Exercise:
Retrieve every line of the data holding the word "الشرطة".

Page images and extracted text
★ ★ ★ ★ ★ ★ ★
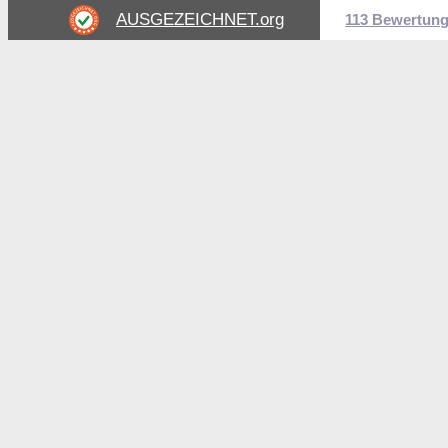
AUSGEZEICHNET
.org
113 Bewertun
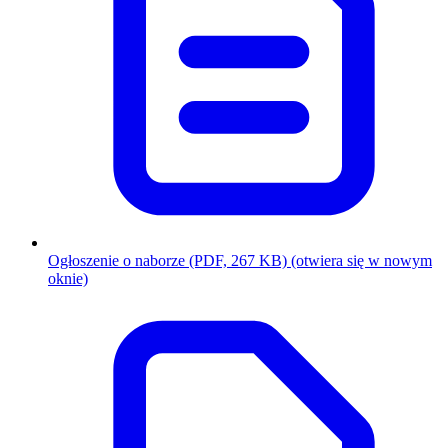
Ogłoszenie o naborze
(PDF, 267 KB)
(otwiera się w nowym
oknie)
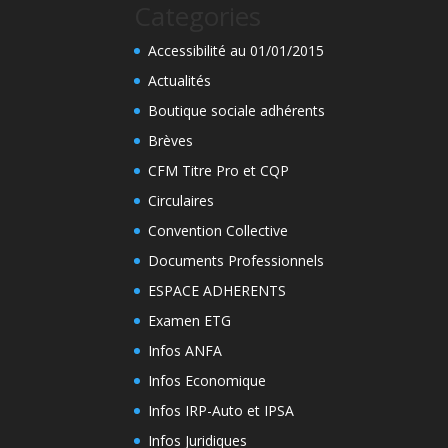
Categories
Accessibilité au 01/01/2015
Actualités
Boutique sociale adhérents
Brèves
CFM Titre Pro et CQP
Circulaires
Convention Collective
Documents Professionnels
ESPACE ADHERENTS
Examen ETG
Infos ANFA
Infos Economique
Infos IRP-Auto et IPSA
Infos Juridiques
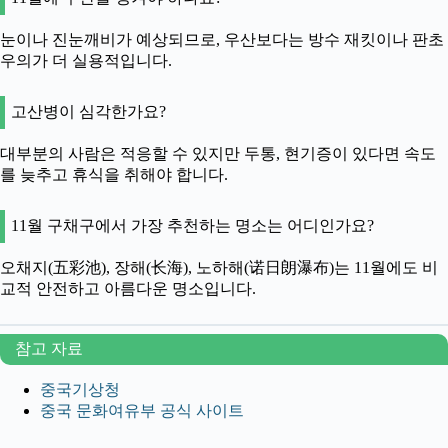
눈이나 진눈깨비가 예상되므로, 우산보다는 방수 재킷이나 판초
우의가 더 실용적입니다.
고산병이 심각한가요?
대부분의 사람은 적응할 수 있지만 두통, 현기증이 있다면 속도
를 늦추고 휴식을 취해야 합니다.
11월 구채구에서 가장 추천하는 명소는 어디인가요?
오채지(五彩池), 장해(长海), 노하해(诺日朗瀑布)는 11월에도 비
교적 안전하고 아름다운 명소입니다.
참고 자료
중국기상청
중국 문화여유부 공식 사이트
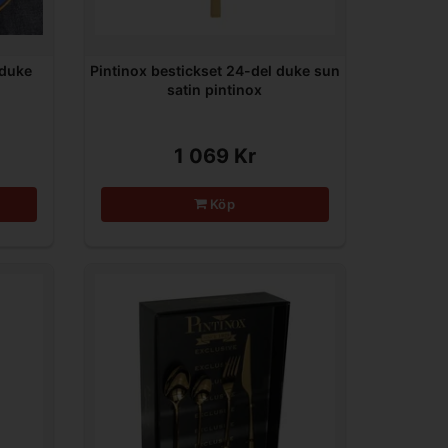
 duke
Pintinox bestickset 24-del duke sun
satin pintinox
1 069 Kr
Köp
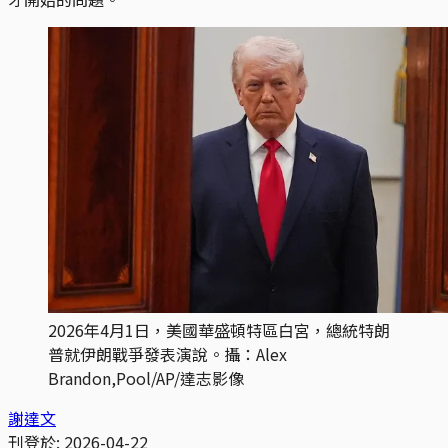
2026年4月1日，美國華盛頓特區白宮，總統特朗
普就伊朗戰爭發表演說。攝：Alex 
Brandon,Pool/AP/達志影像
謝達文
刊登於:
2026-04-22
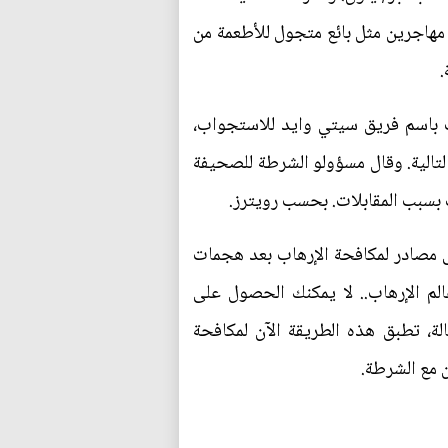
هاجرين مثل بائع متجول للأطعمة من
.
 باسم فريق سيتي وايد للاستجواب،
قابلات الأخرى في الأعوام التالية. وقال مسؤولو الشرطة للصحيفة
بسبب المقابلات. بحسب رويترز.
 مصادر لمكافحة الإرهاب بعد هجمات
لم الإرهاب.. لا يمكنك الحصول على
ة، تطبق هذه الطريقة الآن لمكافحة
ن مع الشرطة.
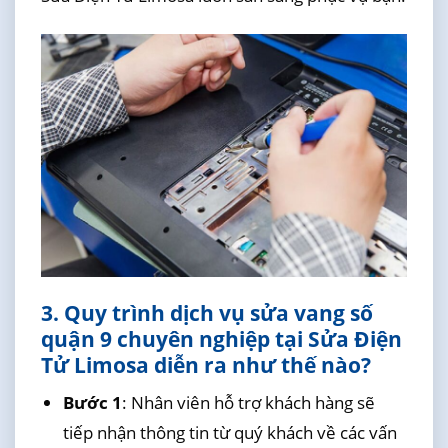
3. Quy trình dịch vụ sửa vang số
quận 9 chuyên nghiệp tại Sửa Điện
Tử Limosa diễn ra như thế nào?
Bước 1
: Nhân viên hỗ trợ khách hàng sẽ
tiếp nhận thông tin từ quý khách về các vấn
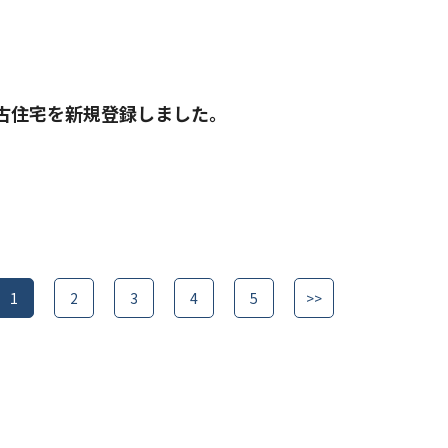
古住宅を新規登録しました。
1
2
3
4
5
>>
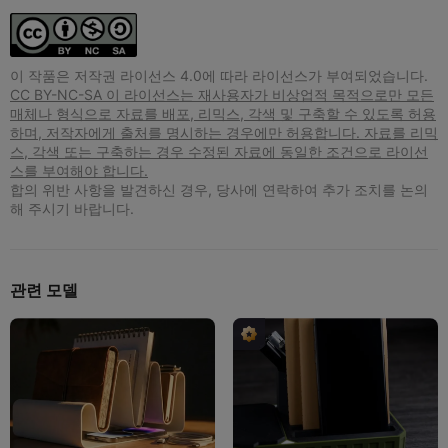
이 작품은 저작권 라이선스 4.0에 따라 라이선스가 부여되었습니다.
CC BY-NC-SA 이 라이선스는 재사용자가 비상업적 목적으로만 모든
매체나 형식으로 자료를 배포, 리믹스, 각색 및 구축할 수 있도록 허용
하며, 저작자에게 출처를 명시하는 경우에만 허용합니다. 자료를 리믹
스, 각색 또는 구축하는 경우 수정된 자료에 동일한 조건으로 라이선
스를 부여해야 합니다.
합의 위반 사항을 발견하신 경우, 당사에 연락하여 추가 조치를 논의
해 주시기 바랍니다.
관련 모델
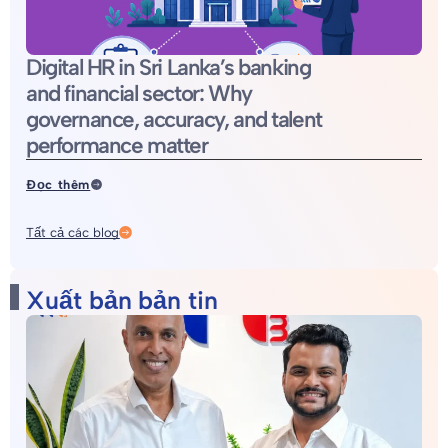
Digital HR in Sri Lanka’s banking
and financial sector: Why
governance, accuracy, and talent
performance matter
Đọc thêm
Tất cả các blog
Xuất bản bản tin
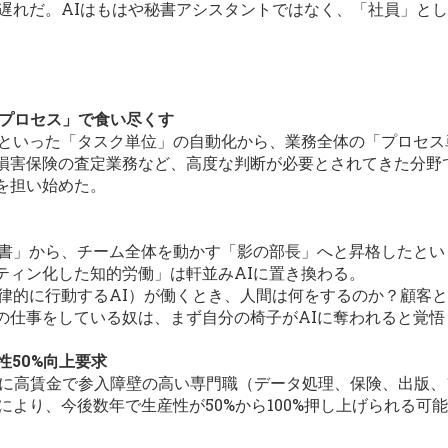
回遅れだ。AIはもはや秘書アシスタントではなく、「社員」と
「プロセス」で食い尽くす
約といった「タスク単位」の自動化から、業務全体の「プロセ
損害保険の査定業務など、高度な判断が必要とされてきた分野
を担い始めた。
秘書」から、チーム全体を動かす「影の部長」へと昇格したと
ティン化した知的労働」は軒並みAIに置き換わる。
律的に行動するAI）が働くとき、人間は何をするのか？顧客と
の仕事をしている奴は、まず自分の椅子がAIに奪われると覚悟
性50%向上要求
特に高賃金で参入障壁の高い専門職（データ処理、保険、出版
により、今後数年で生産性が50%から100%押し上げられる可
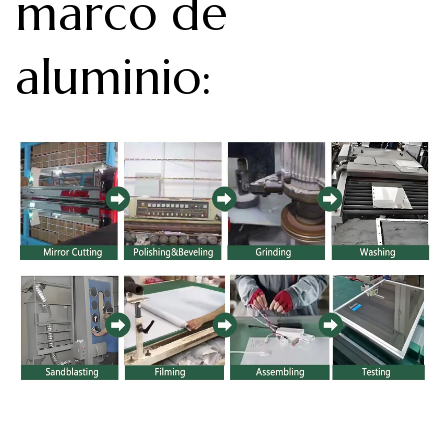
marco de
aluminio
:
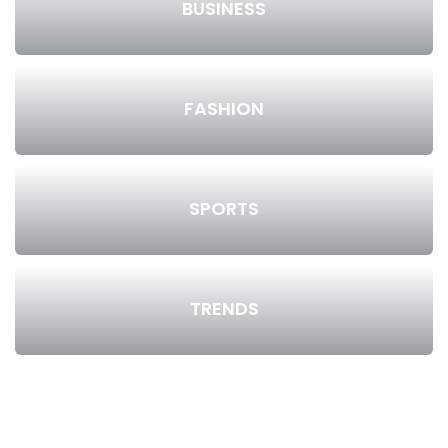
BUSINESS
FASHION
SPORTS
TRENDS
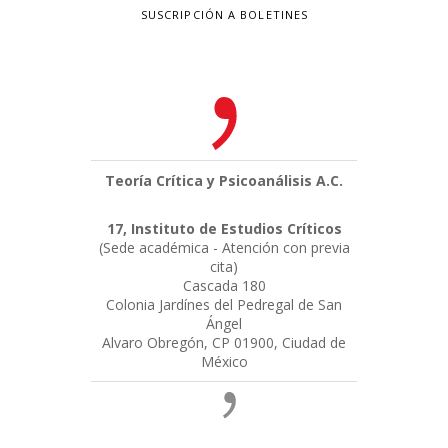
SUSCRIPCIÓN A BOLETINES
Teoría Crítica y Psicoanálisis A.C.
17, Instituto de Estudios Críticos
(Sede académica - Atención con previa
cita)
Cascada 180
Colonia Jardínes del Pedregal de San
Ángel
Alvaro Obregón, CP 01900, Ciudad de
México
★ ★ ★ ★ ★ ★ ★
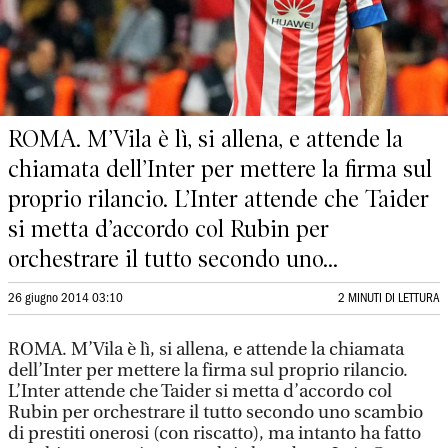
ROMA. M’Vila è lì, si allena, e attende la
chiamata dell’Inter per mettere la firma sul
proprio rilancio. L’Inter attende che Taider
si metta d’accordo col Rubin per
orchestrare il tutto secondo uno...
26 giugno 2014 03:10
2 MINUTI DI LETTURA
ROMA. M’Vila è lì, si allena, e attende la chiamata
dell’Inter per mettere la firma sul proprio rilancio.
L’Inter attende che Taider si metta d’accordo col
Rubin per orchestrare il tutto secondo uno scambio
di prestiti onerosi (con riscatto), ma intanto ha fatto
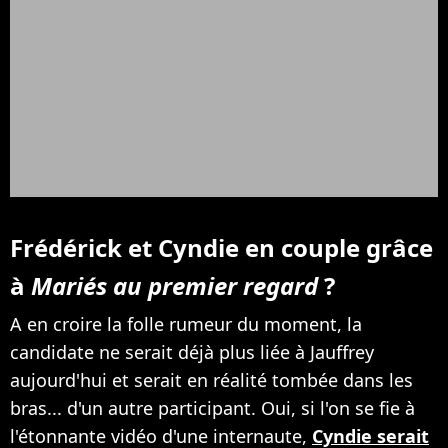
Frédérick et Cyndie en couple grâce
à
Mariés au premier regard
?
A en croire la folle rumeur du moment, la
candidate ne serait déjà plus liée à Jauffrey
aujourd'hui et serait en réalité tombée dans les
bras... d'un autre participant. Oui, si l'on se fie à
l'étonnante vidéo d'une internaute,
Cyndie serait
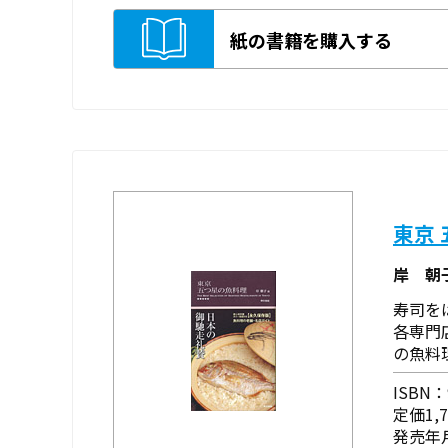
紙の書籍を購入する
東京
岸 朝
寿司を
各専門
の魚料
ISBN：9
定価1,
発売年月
★ ★ ★ ★ ★ ★ ★
Result of this exercise:
قابلات الأخرى في الأعوام التالية. وقال مسؤولو الشرطة للصحيفة
ن مع الشرطة.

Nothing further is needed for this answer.